Review: Look What You Made Me Do
- Coco Schrijber confronts us in a direct, brutal and radical way with the heteropatriarchal violence that many, many women face on a daily basis
Nominated for the IDFA Award in the Best Dutch Film category and landed in Geneva at the FIFDH where it was in competition for the Best Creation Documentary Award, Look What You Made Me Do (a decidedly evocative title!) sweeps over us like a hurricane. With her latest documentary, Dutch filmmaker Coco Schrijber pulls no punches in showing violence in all its gruesome horror. Whether it is the images captured by a CCTV camera or the direct testimony of the protagonists who recount the crime committed with apparent detachment, the director shows how violence is, like gender, a social construct. Can “women” feel homicidal instincts? Is violence, like any proof of strength and domination, reserved exclusively for “men?”
In the documentary, Coco Schrijber focuses on the testimonies of the Finnish Laura, the Dutch Rachel and the Italian Rosalba, three women who, victims of terrible abuse, carried out the unthinkable by killing their partners. The three protagonists of Look What You Made Me Do testify before the director's camera with courage and disarming sincerity, spokeswomen for all the victims of a heteropatriarchal system that wants to deprive them of the right to rebellion.

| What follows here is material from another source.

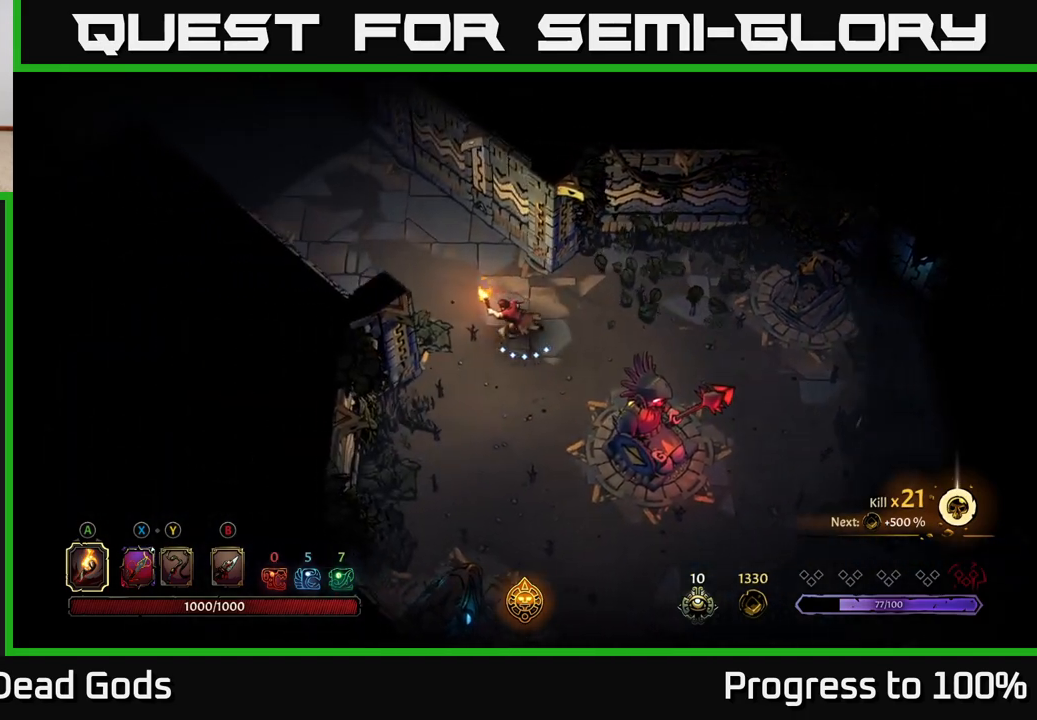
{"buttons": [], "left_stick": "up-left", "right_stick": "center", "events": [[200, "left_stick", "up-left"]]}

Without wanting to justify nor to judge their acts, Coco Schrijber confronts us with a chilling reality, that of violence against women, which claims more than 30,000 victims worldwide every year. Using the famous work by Artemisia Gentileschi, Judith Beheading Holofernes, in which the painter cuts the throat of her rapist, the Dutch director raises uncomfortable questions to which she does not intend to give a one-sided answer: what is real violence? The one to which the protagonists are subjected, a perverse side effect of a hetero-pathological society that wants to turn them into victims, or the one used to escape from a psychological imprisonment that leaves indelible scars? Is there an alternative solution to murder?

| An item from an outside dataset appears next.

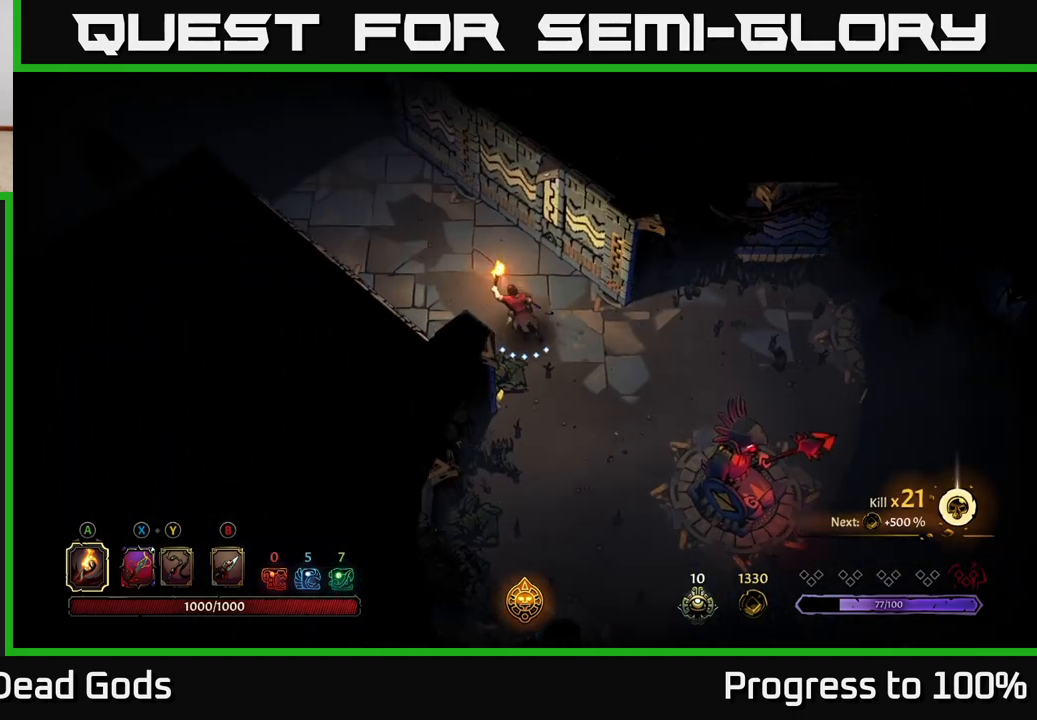
{"buttons": [], "left_stick": "up-left", "right_stick": "center", "events": []}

The film opens with an emblematic quotation: “when I told my mother that a boy was beating me on the playground, she replied: it's because he likes you,” an incisive statement that shows how social and gender roles are embedded in the DNA of our society. So-called “women” are seen, from birth, as potential sacrificial victims. Coco Schrijber shuffles the cards by offering us alternative examples, testimonies of women who have used violence as a gateway to freedom.
Without glorifying their act, the director objectively shows the motivations that drove the protagonists to commit the irreparable. The candour with which they recount how and why they took action is both surprising and destabilising. Laura relives, knife in hand, the murder scene using her new partner as an actor, while Rosalba cooks the same meatballs filled with sleeping pills that killed her husband. The director listens without judging, showing how violence is not the exclusive preserve of men but inherent in every human being.

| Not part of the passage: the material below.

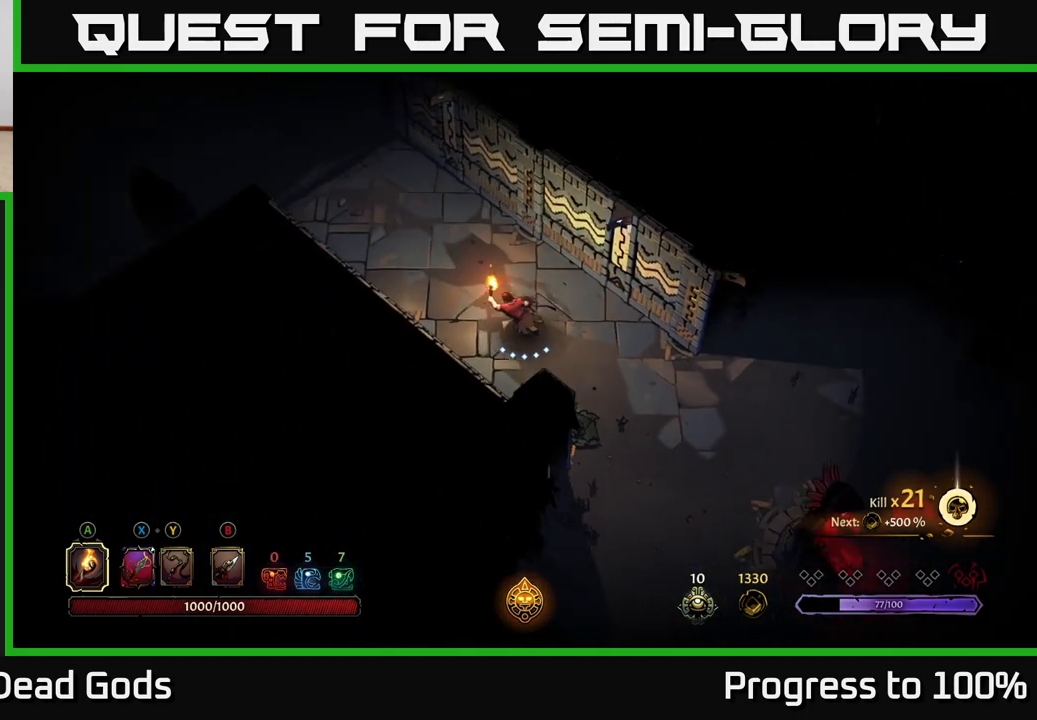
{"buttons": [], "left_stick": "up-left", "right_stick": "center", "events": []}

Violence, like gender, is socially constructed, instrumentalised with the aim of creating a society in which victims believe they deserve the abuse of their executioners. What would happen if the rules changed and the victims started to rebel using the same weapons with which they were silenced and traumatised? Look What You Made Me Do is a film that leaves no escape, forcing the audience to confront their own ambiguities.
Look What You Made Me Do is produced by Witfilm and sold internationally by CAT&Docs.